§ Supplied passage
-- START --
Birch is right that, today, it would be a rare lone scholar who could match the breadth and scale of Ruskin’s knowledge. But what was a stumbling block for the twentieth-century model of lone-wolf scholarship – particularly in the humanities – might become an enabling force in more recent approaches that emphasise interdisciplinary collaboration.

Brantwood

So the Lancaster University Away Day at Brantwood, Ruskin’s home from 1870 until his death in 1900, discovered. This event aimed to facilitate precisely the kind of ambitious cross-disciplinary environment needed for the sort of scholarship that can begin to rediscover Ruskin for a new era. With invited speakers and attendees from the University’s principal research centres – including Digital Humanities, Material Sciences, Data Sciences and Social Futures – the Away Day demonstrated Ruskin’s potential to offer an intellectual bridge between radically different interests.

The morning began with an introduction by the Director of The Ruskin, Professor Sandra Kemp. Kemp introduced Ruskin as a figurehead for the Library’s ambition to be a ‘museum of the near future’. Kemp asked what the purpose of a collection of materials – a collection, moreover, that surpasses any other for a single author – is in a campus environment. As she suggested, when understood as the backbone of a forward-looking museum, the Collection offers the basis for using Ruskinian materials and thinking as a springboard for addressing ongoing social, cultural and environmental issues. If we re-interpret the Collection as an active, malleable archive, she indicated, it becomes a valuable resource for research, teaching and public-facing exchange.
-- END --
§ Written task 1
Output the Ruskin passage from "The morning began" up to and including "and public-facing exchange.".
§ Written task 2
Using the Ruskin passage, explain why the breadth of Ruskin's knowledge might now be an enabling force rather than a stumbling block.
§ Written task 3
According to the Ruskin passage, during which years was Brantwood Ruskin's home?
The lines further on come from a different source than the Ruskin passage.

§ Listed records
-- START --
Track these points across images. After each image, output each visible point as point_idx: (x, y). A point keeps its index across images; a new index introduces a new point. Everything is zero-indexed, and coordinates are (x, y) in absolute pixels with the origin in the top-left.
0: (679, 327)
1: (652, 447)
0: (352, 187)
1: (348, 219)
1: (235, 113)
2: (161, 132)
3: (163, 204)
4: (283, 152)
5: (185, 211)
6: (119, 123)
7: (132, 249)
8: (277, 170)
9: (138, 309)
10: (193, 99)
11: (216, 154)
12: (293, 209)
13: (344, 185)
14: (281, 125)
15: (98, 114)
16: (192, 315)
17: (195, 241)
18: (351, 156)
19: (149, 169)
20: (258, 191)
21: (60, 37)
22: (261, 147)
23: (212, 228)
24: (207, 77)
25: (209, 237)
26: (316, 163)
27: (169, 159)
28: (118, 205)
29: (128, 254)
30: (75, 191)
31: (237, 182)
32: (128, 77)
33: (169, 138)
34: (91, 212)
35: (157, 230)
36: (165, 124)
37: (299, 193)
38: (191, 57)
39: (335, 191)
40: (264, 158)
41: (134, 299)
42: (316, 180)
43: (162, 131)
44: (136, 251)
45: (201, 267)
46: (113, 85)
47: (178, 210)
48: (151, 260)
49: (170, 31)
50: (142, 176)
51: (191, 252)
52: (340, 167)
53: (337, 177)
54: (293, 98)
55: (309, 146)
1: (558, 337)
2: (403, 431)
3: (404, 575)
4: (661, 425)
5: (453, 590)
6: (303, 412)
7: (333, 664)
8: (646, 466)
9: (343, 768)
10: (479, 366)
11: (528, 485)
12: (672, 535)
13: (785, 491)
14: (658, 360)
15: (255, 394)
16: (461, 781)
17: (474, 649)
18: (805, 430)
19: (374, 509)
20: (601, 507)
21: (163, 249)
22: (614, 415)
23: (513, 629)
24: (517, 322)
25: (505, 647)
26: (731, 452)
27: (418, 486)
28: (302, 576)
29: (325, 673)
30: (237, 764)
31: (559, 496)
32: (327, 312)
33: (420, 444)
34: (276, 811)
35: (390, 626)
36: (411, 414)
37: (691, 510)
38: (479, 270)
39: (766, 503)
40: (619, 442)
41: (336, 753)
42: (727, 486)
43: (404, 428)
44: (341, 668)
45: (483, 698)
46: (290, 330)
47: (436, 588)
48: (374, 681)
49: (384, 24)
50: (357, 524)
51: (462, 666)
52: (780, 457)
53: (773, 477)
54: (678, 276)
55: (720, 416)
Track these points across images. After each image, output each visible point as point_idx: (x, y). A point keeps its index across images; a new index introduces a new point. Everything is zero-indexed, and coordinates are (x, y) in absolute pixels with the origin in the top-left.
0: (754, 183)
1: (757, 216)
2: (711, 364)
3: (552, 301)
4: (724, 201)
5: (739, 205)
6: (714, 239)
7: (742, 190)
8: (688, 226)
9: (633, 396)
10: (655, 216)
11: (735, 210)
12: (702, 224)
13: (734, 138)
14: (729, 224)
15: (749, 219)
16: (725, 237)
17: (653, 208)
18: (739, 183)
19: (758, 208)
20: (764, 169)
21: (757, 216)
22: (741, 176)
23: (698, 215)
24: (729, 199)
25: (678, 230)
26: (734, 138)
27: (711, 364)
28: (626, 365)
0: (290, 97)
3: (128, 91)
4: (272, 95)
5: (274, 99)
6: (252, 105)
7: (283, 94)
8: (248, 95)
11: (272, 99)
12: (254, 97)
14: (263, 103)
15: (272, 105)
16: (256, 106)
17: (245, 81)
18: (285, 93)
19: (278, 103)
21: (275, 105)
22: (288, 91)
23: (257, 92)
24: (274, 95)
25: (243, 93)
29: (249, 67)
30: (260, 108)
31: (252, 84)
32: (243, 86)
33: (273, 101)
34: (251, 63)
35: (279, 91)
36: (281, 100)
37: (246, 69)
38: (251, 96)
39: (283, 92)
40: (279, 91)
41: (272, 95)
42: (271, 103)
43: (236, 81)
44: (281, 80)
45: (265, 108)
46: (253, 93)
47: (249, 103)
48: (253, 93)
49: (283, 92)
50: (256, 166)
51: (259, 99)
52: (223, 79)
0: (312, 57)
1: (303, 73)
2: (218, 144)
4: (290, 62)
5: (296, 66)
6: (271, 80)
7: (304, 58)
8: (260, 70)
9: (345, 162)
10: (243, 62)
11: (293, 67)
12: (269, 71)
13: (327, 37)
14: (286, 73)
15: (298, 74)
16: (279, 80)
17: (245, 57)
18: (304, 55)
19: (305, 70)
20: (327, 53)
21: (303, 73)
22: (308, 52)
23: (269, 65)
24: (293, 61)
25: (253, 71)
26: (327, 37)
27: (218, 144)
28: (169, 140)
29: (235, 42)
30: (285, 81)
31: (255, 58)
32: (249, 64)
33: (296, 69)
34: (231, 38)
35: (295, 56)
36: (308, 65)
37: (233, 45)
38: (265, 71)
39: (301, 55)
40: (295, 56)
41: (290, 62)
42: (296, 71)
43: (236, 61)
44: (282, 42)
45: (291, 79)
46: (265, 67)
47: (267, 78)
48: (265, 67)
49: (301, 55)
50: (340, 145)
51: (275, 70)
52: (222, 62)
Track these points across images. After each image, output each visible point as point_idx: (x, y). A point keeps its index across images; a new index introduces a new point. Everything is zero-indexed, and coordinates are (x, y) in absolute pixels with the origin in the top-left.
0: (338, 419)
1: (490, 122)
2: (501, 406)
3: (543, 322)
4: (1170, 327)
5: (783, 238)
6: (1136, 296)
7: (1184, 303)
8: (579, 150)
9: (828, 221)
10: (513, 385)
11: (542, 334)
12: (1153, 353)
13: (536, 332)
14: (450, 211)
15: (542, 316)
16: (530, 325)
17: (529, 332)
-- END --
§ Full answer 1
The morning began with an introduction by the Director of The Ruskin, Professor Sandra Kemp. Kemp introduced Ruskin as a figurehead for the Library’s ambition to be a ‘museum of the near future’. Kemp asked what the purpose of a collection of materials – a collection, moreover, that surpasses any other for a single author – is in a campus environment. As she suggested, when understood as the backbone of a forward-looking museum, the Collection offers the basis for using Ruskinian materials and thinking as a springboard for addressing ongoing social, cultural and environmental issues. If we re-interpret the Collection as an active, malleable archive, she indicated, it becomes a valuable resource for research, teaching and public-facing exchange.

§ Full answer 2
Few lone scholars today could match the breadth and scale of Ruskin's knowledge, which made it a stumbling block for the twentieth-century model of lone-wolf scholarship. More recent approaches emphasize interdisciplinary collaboration, so that same breadth can become an enabling force.

§ Full answer 3
From 1870 until his death in 1900.